TASK STATEMENT: Reproduce the source text of every row below verbatim, leaving out the pictures.

DATA SECTION:
* * * *

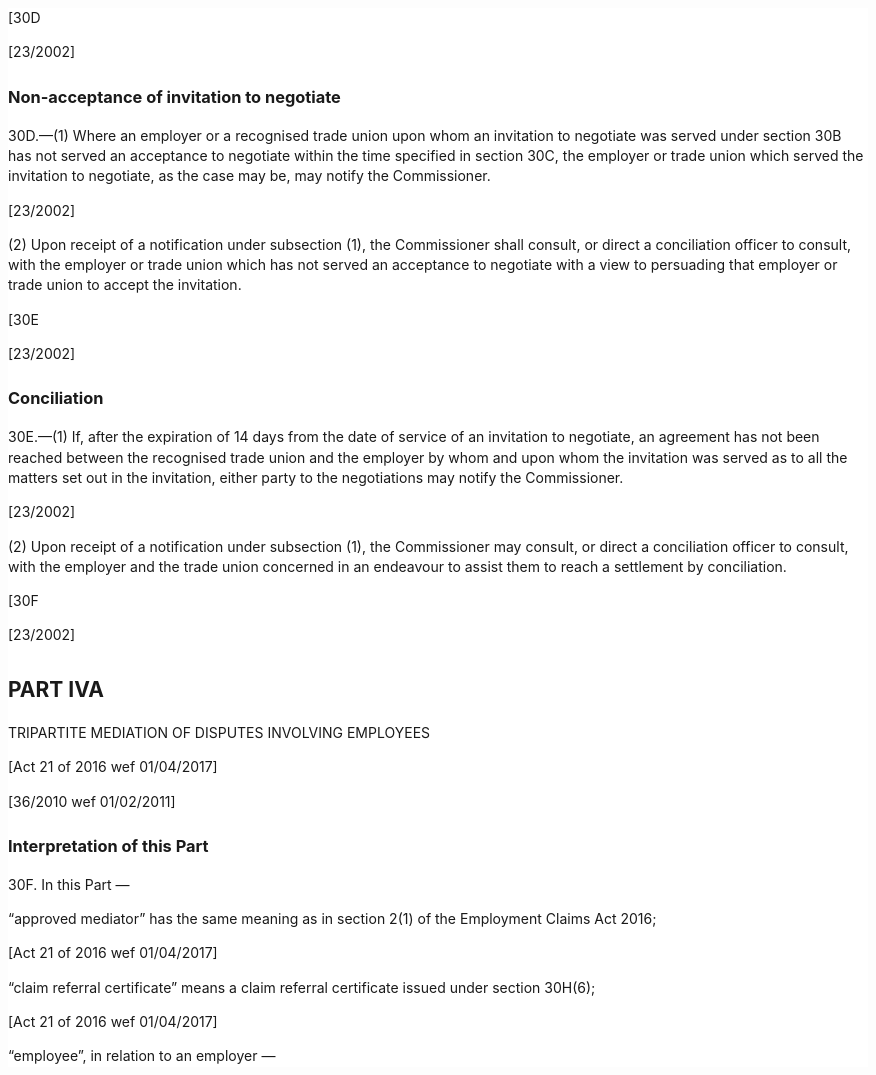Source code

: [30D

[23/2002]

### Non-acceptance of invitation to negotiate

30D\.—(1) Where an employer or a recognised trade union upon whom an invitation to negotiate was served under section 30B has not served an acceptance to negotiate within the time specified in section 30C, the employer or trade union which served the invitation to negotiate, as the case may be, may notify the Commissioner.

[23/2002]

(2) Upon receipt of a notification under subsection (1), the Commissioner shall consult, or direct a conciliation officer to consult, with the employer or trade union which has not served an acceptance to negotiate with a view to persuading that employer or trade union to accept the invitation.

[30E

[23/2002]

### Conciliation

30E\.—(1) If, after the expiration of 14 days from the date of service of an invitation to negotiate, an agreement has not been reached between the recognised trade union and the employer by whom and upon whom the invitation was served as to all the matters set out in the invitation, either party to the negotiations may notify the Commissioner.

[23/2002]

(2) Upon receipt of a notification under subsection (1), the Commissioner may consult, or direct a conciliation officer to consult, with the employer and the trade union concerned in an endeavour to assist them to reach a settlement by conciliation.

[30F

[23/2002]

## PART IVA

TRIPARTITE MEDIATION OF DISPUTES INVOLVING EMPLOYEES

[Act 21 of 2016 wef 01/04/2017]

[36/2010 wef 01/02/2011]

### Interpretation of this Part

30F\. In this Part —

“approved mediator” has the same meaning as in section 2(1) of the Employment Claims Act 2016;

[Act 21 of 2016 wef 01/04/2017]

“claim referral certificate” means a claim referral certificate issued under section 30H(6);

[Act 21 of 2016 wef 01/04/2017]

“employee”, in relation to an employer —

* * * *

RESPONSE AREA:
Source code

: [30D

[23/2002]

### Non-acceptance of invitation to negotiate

30D\.—(1) Where an employer or a recognised trade union upon whom an invitation to negotiate was served under section 30B has not served an acceptance to negotiate within the time specified in section 30C, the employer or trade union which served the invitation to negotiate, as the case may be, may notify the Commissioner.

[23/2002]

(2) Upon receipt of a notification under subsection (1), the Commissioner shall consult, or direct a conciliation officer to consult, with the employer or trade union which has not served an acceptance to negotiate with a view to persuading that employer or trade union to accept the invitation.

[30E

[23/2002]

### Conciliation

30E\.—(1) If, after the expiration of 14 days from the date of service of an invitation to negotiate, an agreement has not been reached between the recognised trade union and the employer by whom and upon whom the invitation was served as to all the matters set out in the invitation, either party to the negotiations may notify the Commissioner.

[23/2002]

(2) Upon receipt of a notification under subsection (1), the Commissioner may consult, or direct a conciliation officer to consult, with the employer and the trade union concerned in an endeavour to assist them to reach a settlement by conciliation.

[30F

[23/2002]

## PART IVA

TRIPARTITE MEDIATION OF DISPUTES INVOLVING EMPLOYEES

[Act 21 of 2016 wef 01/04/2017]

[36/2010 wef 01/02/2011]

### Interpretation of this Part

30F\. In this Part —

“approved mediator” has the same meaning as in section 2(1) of the Employment Claims Act 2016;

[Act 21 of 2016 wef 01/04/2017]

“claim referral certificate” means a claim referral certificate issued under section 30H(6);

[Act 21 of 2016 wef 01/04/2017]

“employee”, in relation to an employer —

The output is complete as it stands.